How does Newtonian viscosity not depend on depth? Good morning, StackExchange.
I am currently trying to self-study basic Classical Mechanics and right now I am trying to understand fluid dynamics. I have read about Newtonian viscosity: as my book says, the force exerted on a viscous fluid depends on the coefficient of viscosity, the cross-section and the velocity gradient, but, to my amazement, not on the fluid's height, or in any other way on its total amount.
Usually I'd be more than willing to trust such a result even if not proven, and the way it is used in deriving something like Poiseuille's law, for example, almost makes sense to me.
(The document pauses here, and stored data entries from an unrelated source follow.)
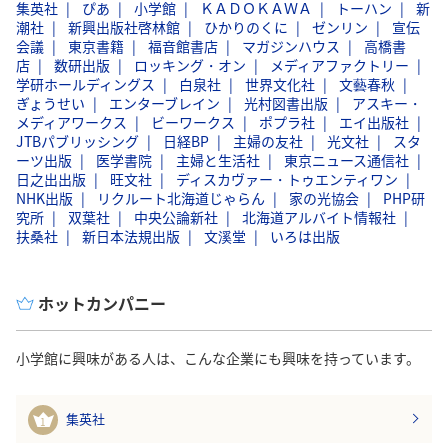
集英社
ぴあ
小学館
ＫＡＤＯＫＡＷＡ
トーハン
新
潮社
新興出版社啓林館
ひかりのくに
ゼンリン
宣伝
会議
東京書籍
福音館書店
マガジンハウス
高橋書
店
数研出版
ロッキング・オン
メディアファクトリー
学研ホールディングス
白泉社
世界文化社
文藝春秋
ぎょうせい
エンターブレイン
光村図書出版
アスキー・
メディアワークス
ビーワークス
ポプラ社
エイ出版社
JTBパブリッシング
日経BP
主婦の友社
光文社
スタ
ーツ出版
医学書院
主婦と生活社
東京ニュース通信社
日之出出版
旺文社
ディスカヴァー・トゥエンティワン
NHK出版
リクルート北海道じゃらん
家の光協会
PHP研
究所
双葉社
中央公論新社
北海道アルバイト情報社
扶桑社
新日本法規出版
文溪堂
いろは出版
ホットカンパニー
小学館に興味がある人は、こんな企業にも興味を持っています。
集英社
1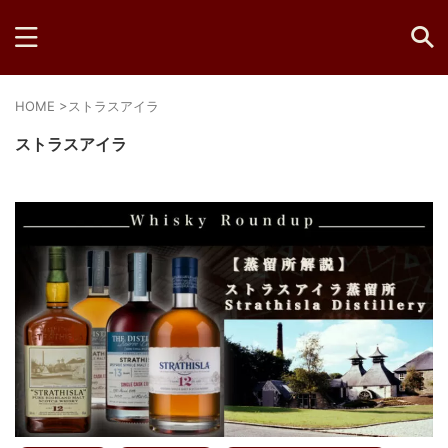
HOME
>
ストラスアイラ
ストラスアイラ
But I still, to my best efforts, fail to understand or even get an intuition on what should be the most basic case of application, i.e. a fluid that can be approximated as many rectangular plates flowing on top of each other. If I try to apply the same method I would use for a cylindrical tube, I get that considering a section of any height $h$, if the velocity gradient in the rectangle is constant at every depth, the force I need to apply to that section is the same no matter the value of $h$. In particular, dividing the rectangle in an arbitrarily large number of sections of arbitrarily small value of $h$, keeping the gradient the same I get that the total force I need to apply to maintain it is arbitrarily large.
Also, it sounds unintuitive that keeping the same gradient and halving the amount of fluid I would need the same force (and double the pressure). In addition to this, even with the tube, if instead of applying the viscosity law to a full cylinder I try applying it to a cylindrical ring, I get the same problems.
Can someone explain? Am I doing this wrong (probably)? Does the viscosity law somehow only work for the "top" section of the liquid? If so, what does top mean? How can the fluid "know" what is the top and what isn't? Are different pressures really needed depending on the amount of fluid to maintain the same gradient? What's an intuitive explanantion of this? Is there something else I'm missing that would make the explanation work?
 A: The dynamic viscosity $\eta$ of a Newtonian fluid is a constant coefficient in the relation between the stress tensor and the velocity gradient. It is a property of the material and the relation between stress tensor $\sigma$ and velocity gradient $\nabla u$ is valid at every point in the fluid:
$$\sigma = \eta\, \text{sym}\nabla u$$
(sym denotes the symmetrisation and the above relation is only valid in incompressible flow, but don't worry about those details right now.)
You might want to read up on what a stress is - essentially a force per unit area.
Now consider the most simple example: A fluid sheared between two horizontal plates separated by a vertical distance h, the lower plate being at rest, the upper one moving with velocity v. The force you need to exert on the upper plate to keep the shear flow going is then determined by multiplying the stress on the upper plate by its area. With the velocity gradient in the fluid being uniform and equal to $\frac{v}{h}$ you find from the above relation that the force is proportional to $\eta \frac{v}{h}$.
So if for example you keep the same velocity gradient while halving the height, as you suggest above, you indeed need to exert the same force on the upper plate to keep up the shear flow, but the upper plate will be moving at half the velocity.